In the text on Nigeria's political history, which military ruler kept his promise to return the country to democracy?

**Document text**
================

By Ajala Samuel Akindele
Nigeria had only one president since 1914 till 1960 and that was Queen of England. After independence in 1960, Nigerian indigenous presidents started controlling the affairs of the country.
Nigeria experienced its first military coup in 1966. The new civil war broke in 1967 and lasted til 1970. It was possible to restore the democratic model for a couple of years in 1978. That period didn’t last too long and was over in 1983.
Most of the time in its ‘young’ history, Nigeria was a country with military coups. Some rulers promised to return to democracy, however, only General Abdulsalami Abubakar who took power after the death of Sani Abacha kept his word.
The country’s modern Constitution became official in 1999. The elections of 1999 were successful to the previous military ruler. The new President Olusegun Obasanjo put the end to the military regimes that kept switching one after the other for nearly 30 years. Nigeria’s democracy is celebrated yearly. Though it is undeniable that Nigeria still has many problems to overcome; Nigerians have dreams about a bright and prosperous future with better economy, improved standard of living and security.
With over 200 ethnic groups in 36 states, staying together as a country in over a century has proven to be more than a fairy tale so much so is the task of electing a president to steer the ship of people joined together by foreigners and surviving in acrimony and contempt.

================

**Information supplied**
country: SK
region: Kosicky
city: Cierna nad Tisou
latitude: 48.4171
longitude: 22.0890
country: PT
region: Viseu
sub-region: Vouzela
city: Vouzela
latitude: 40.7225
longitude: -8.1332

================

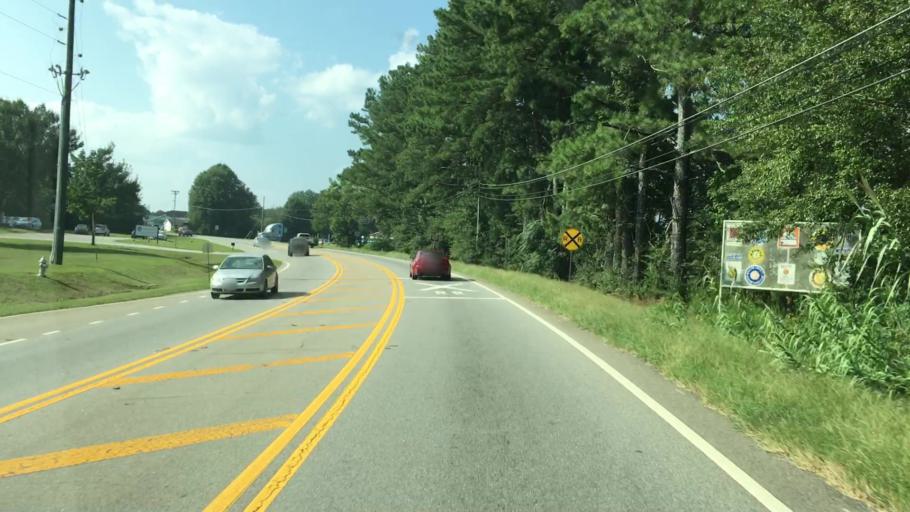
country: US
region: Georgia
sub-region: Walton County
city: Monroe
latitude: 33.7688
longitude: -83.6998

================

**Task solution**
General Abdulsalami Abubakar, who took power after the death of Sani Abacha.